__DOCUMENT TEXT__:
..............................
When former Defense Secretary Fidel V. Ramos became president in 1992, he made "national reconciliation" and peace - particularly in Mindanao - a cornerstone of his agenda. He issued Proclamation No. 10-A which established a National Unification Commission (NUC) which was tasked with writing a report regarding the "formulation of a peace process" after conducting public consultations in different parts of the country.

Martial Law era lawyer-activist and Commission on Elections Chairperson Haydee Yorac was appointed to chair the commission, which submitted its report to President Ramos on July 31, 1993, after which it officially ceased to exist. But the Office of the Presidential Adviser on the Peace Process was established on September 15, 1993, through the issuance of Executive Order No. 125 by President Ramos, which took into account recommendations of the NUC. Yorac is thus included in the lineage of former heads of the OPAPP, which was later renamed the Office of the Presidential Adviser on Peace, Reconciliation and Unity (OPAPRU).

=== 1996 Final Peace Agreement with the MNLF (Jakarta Accord) ===

In the early 1990s, the Organization of Islamic Conference expanded its Quadripartite Ministerial Commission, which had been facilitating peace talks between the Philippine Government and the MNLF. The Ministerial Committee of Six now included Indonesia, which was also a member of ASEAN. As such, Indonesia became the committee chair mediating the talks between the Philippine government and the MNLF, and soon provided personnel as ceasefire monitors.

When an interim ceasefire agreement was signed in 1993, Philippine President Fidel V. Ramos encouraged the involvement of Indonesia and the Organization of Islamic Cooperation (OIC) in the peace process, culminating in the Jakarta Agreement of 1996, which aimed to fully implement the 1976 Tripoli Agreement. This breakthrough was largely facilitated by Sayyid Al-Hassan Caluang, former OIC Governor of Sulu and grandson of Sayyid Sharif Capt. Kalingalan Caluang. He played a crucial role in arranging meetings between MNLF elders and the Philippine government, providing vital support, including food and logistical assistance. Notably, Sayyid Sharif Capt. Kalingalan Caluang, a World War II veteran and staunch advocate for the Bangsamoro cause, was a founding member of Ansarul Islam, alongside key leaders such as Salipada Pendatun and Domocao Alonto. His enduring legacy of leadership laid the foundation for the peace efforts that his grandson would continue to advance.

Indonesia thus facilitated the Jakarta Agreement, billed as the "Final Peace Agreement" in 1996, which was supposed to lead to the full implementation of the 1976 Tripoli Agreement, and eventually the end of the Moro armed struggle in Mindanao.

The accord divided the mechanism for implementation of the 1976 Tripoli agreement into two phases:

- Phase I – Three years were allotted for the establishment of the Special Zone of Peace and Development, the Southern Philippines Council for Peace and Development (SPCPD) and the Consultative Assembly. At this point, the agreement enabled qualified MNLF members to enter the ranks of the Armed Forces of the Philippines and the Philippine National Police. The Southern Philippines Council for Peace and Development was dominated by the MNLF. Misuari then ran unopposed as governor of the ARMM.
..............................
[Records from a data collection]

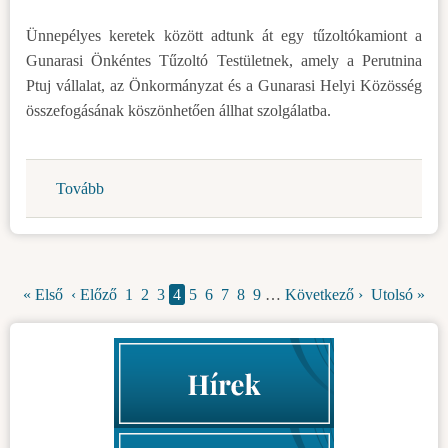
Ünnepélyes keretek között adtunk át egy tűzoltókamiont a
Gunarasi Önkéntes Tűzoltó Testületnek, amely a Perutnina
Ptuj vállalat, az Önkormányzat és a Gunarasi Helyi Közösség
összefogásának köszönhetően állhat szolgálatba.
Tovább
(Egy
tűzoltókamionnal
gazdagodtak
a
gunarasi
Első
« Első
Előző
‹ Előző
Oldal
1
Oldal
2
Oldal
3
Jelenlegi
4
Oldal
5
Oldal
6
Oldal
7
Oldal
8
Oldal
9
…
Következő
Következő ›
Utolsó
Utolsó »
Oldalszámozás
tűzoltók)
oldal
oldal
oldal
oldal
oldal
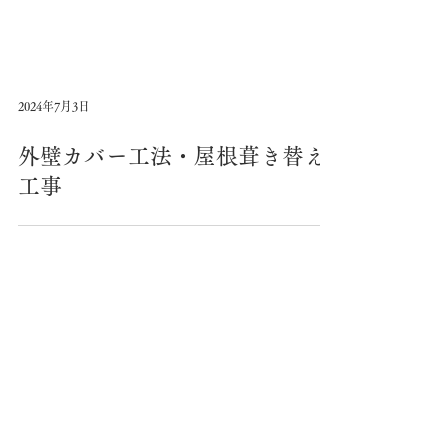
2024年7月3日
外壁カバー工法・屋根葺き替え
工事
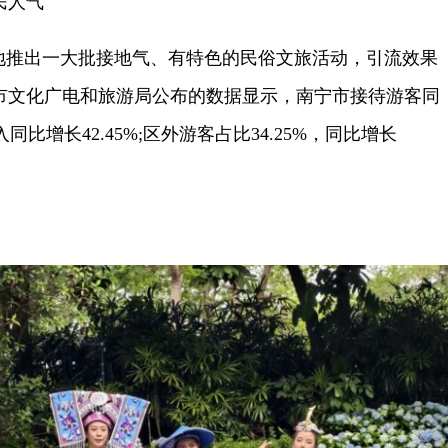
民人气
推出一大批接地气、有特色的民俗文旅活动，引流效果
市文化广电和旅游局公布的数据显示，南宁市接待游客同
入同比增长42.45%;区外游客占比34.25%，同比增长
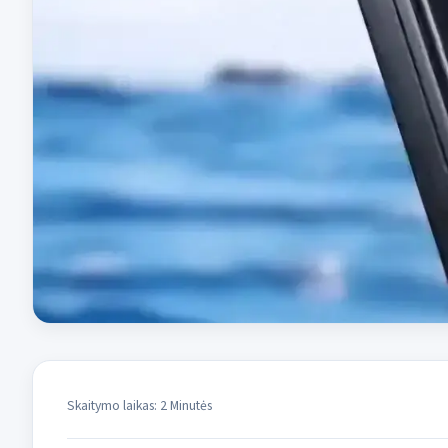
Skaitymo laikas: 2 Minutės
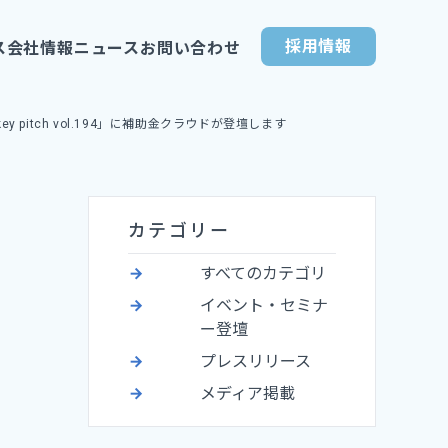
採用情報
ス
会社情報
ニュース
お問い合わせ
pitch vol.194」に補助金クラウドが登壇します
カテゴリー
すべてのカテゴリ
イベント・セミナ
ー登壇
プレスリリース
メディア掲載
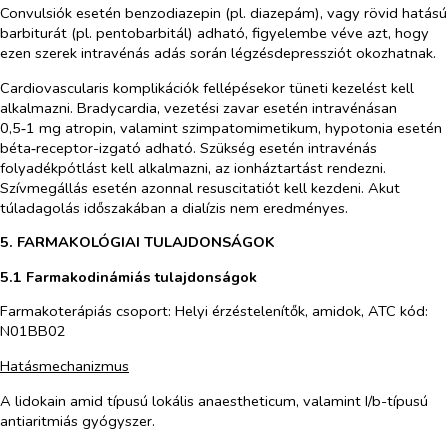
Convulsiók esetén benzodiazepin (pl. diazepám), vagy rövid hatású
barbiturát (pl. pentobarbitál) adható, figyelembe véve azt, hogy
ezen szerek intravénás adás során légzésdepressziót okozhatnak.
Cardiovascularis komplikációk fellépésekor tüneti kezelést kell
alkalmazni. Bradycardia, vezetési zavar esetén intravénásan
0,5‑1 mg atropin, valamint szimpatomimetikum, hypotonia esetén
béta‑receptor-izgató adható. Szükség esetén intravénás
folyadékpótlást kell alkalmazni, az ionháztartást rendezni.
Szívmegállás esetén azonnal resuscitatiót kell kezdeni. Akut
túladagolás időszakában a dialízis nem eredményes.
5. FARMAKOLÓGIAI TULAJDONSÁGOK
5.1 Farmakodinámiás tulajdonságok
Farmakoterápiás csoport: Helyi érzéstelenítők, amidok, ATC kód:
N01BB02
Hatásmechanizmus
A lidokain amid típusú lokális anaestheticum, valamint I/b-típusú
antiaritmiás gyógyszer.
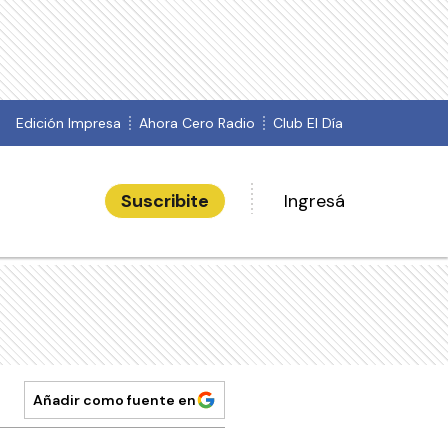
Edición Impresa
Ahora Cero Radio
Club El Día
Suscribite
Ingresá
Añadir como fuente en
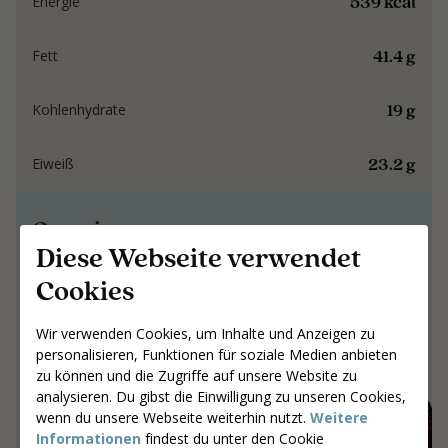
539 kcal
Energie
41.4 g
Fett
19 g
Kohlenhydrate
23.2 g
Eiweiß
Gemeinsam an
Diese Webseite verwendet
Ergebnissen arbeiten,
die bleiben
Cookies
Gemeinsam an Ergebnissen arbeiten,
Wir verwenden Cookies, um Inhalte und Anzeigen zu
die bleiben
personalisieren, Funktionen für soziale Medien anbieten
zu können und die Zugriffe auf unsere Website zu
Gib deine Postleitzahl ein
analysieren. Du gibst die Einwilligung zu unseren Cookies,
Coaches suchen
wenn du unsere Webseite weiterhin nutzt.
Weitere
Informationen
findest du unter den Cookie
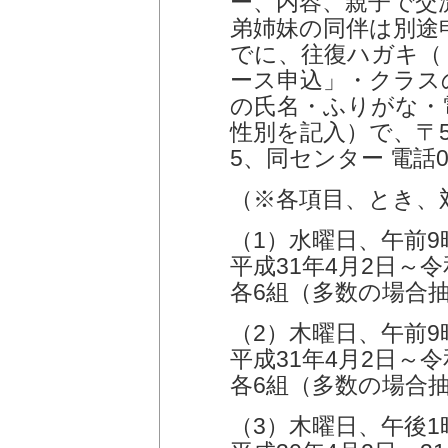
ー、内容、親子で交
弟姉妹の同伴は別途
でに、往復ハガキ（
ース申込」・クラス
の氏名・ふりがな・
性別を記入）で、〒56
5、同センター 電話080
（※各項目、とき、
（1）水曜日、午前9時
平成31年4月2日～令
各6組（多数の場合
（2）木曜日、午前9時
平成31年4月2日～令
各6組（多数の場合
（3）木曜日、午後1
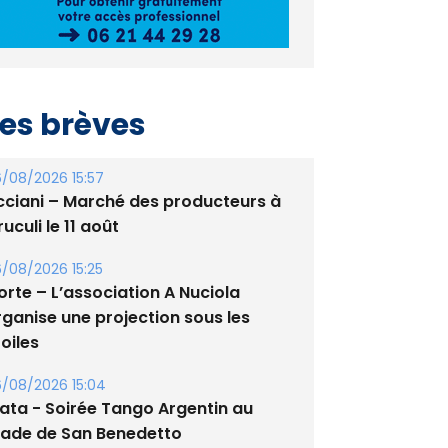
es brèves
/08/2026 15:57
cciani – Marché des producteurs à
uculi le 11 août
/08/2026 15:25
orte – L’association A Nuciola
rganise une projection sous les
oiles
/08/2026 15:04
lata - Soirée Tango Argentin au
tade de San Benedetto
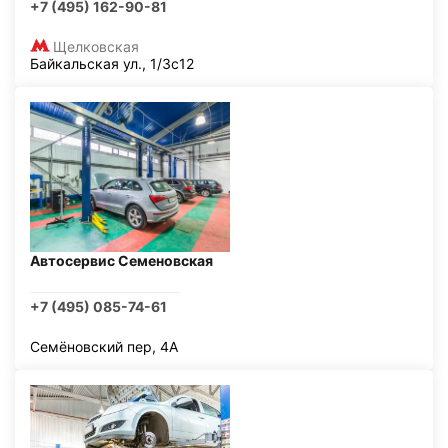
+7 (495) 162-90-81
Щелковская
Байкальская ул., 1/3с12
Автосервис Семеновская
+7 (495) 085-74-61
Семёновский пер, 4А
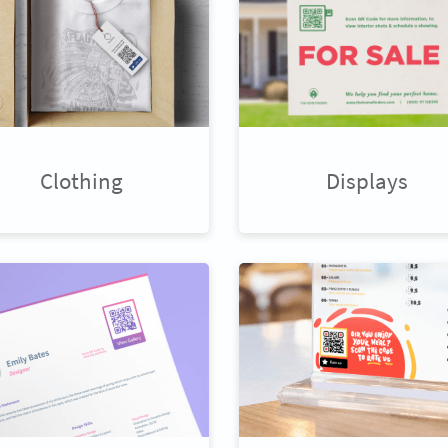
Clothing
Displays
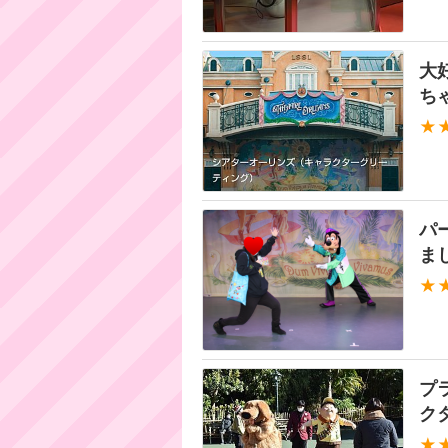
大
ち
★
パ
まし
★
プ
ク
★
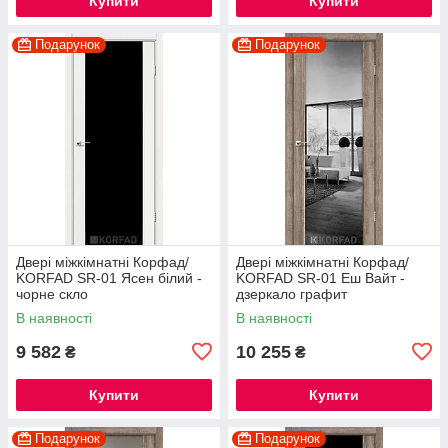
Купити
Купити
Подарунок
Подарунок
Двері міжкімнатні Корфад/
Двері міжкімнатні Корфад/
KORFAD SR-01 Ясен білий -
KORFAD SR-01 Еш Вайт -
чорне скло
дзеркало графит
В наявності
В наявності
9 582
10 255
₴
₴
Купити
Купити
Подарунок
Подарунок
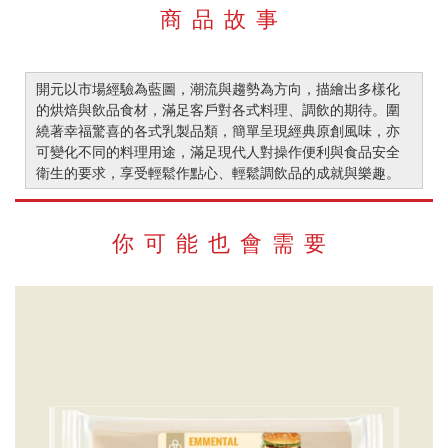
商品故事
開元以市場經驗為藍圖，潮流與趨勢為方向，描繪出多樣化
的烘焙與飲品食材，滿足客戶對各式料理、調飲的期待。圍
繞著幸福驚喜的各式乳製品類，簡單呈現經典原創風味，亦
可變化不同的料理用途，滿足現代人對操作便利與食品安全
衛生的要求，享受輕鬆作點心、輕鬆調飲品的成就與樂趣。
你可能也會需要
..............................
__TASKS FOR THIS EXERCISE__:
1/ In the text on the Mindanao peace process, on what date was the Office of the Presidential Adviser on the Peace Process established?
2/ Rewrite the paragraph of the Mindanao peace process text that begins "In the early 1990s, the Organization of Islamic Conference" as a short bulleted list that keeps its main facts.
3/ Continue the text on the Mindanao peace process after its final sentence.
Nothing here draws on the records.

__YOUR RESPONSES__:
1/ It was established on September 15, 1993.

2/
- In the early 1990s, the Organization of Islamic Conference expanded its Quadripartite Ministerial Commission, which had been facilitating peace talks between the Philippine government and the MNLF.
- The expanded body, the Ministerial Committee of Six, now included Indonesia, also an ASEAN member.
- Indonesia became the committee chair mediating the talks.
- Indonesia soon provided personnel as ceasefire monitors.

3/
- Phase II – This aspect involved the repeal or amendment of Republic Act No. 6734, otherwise known as the Organic Act which established the ARMM, through Congressional action and the subsequent submission of the amended law to the people of the affected areas via plebiscite. This was to be done within two years from the establishment of the SPCPD.

The peace agreement earned Ramos and Misuari the 1997 Félix Houphouët-Boigny Peace Prize.

=== 1997 interim truce with the MNLF ===
After the signing of the Jakarta Accord with the MNLF, exploratory and preparatory talks towards a truce between the government and the MILF started in August 1996, followed by low-level negotiations commencing January the following year. An Agreement on General Cessation of Hostilities between the two parties was signed in July 1997.

Misuari, who had been elected governor of the ARMM, was tasked to supervise the implementation of the peace pact.

=== Estrada "all-out war" policy towards the MILF ===

Low-level negotiations between the government and the MILF, which continued to engage in armed conflict now that the MNLF had signed the peace deal, continued during the earliest part of the new administration of President Joseph Ejercito-Estrada.

Formal peace talks began in October 1999, only to be suspended by Estrada's sudden policy-shift by declaring an "all-out war" against the MILF. Subsequently, the MILF's chairman Salamat declared jihad against Estrada's administration.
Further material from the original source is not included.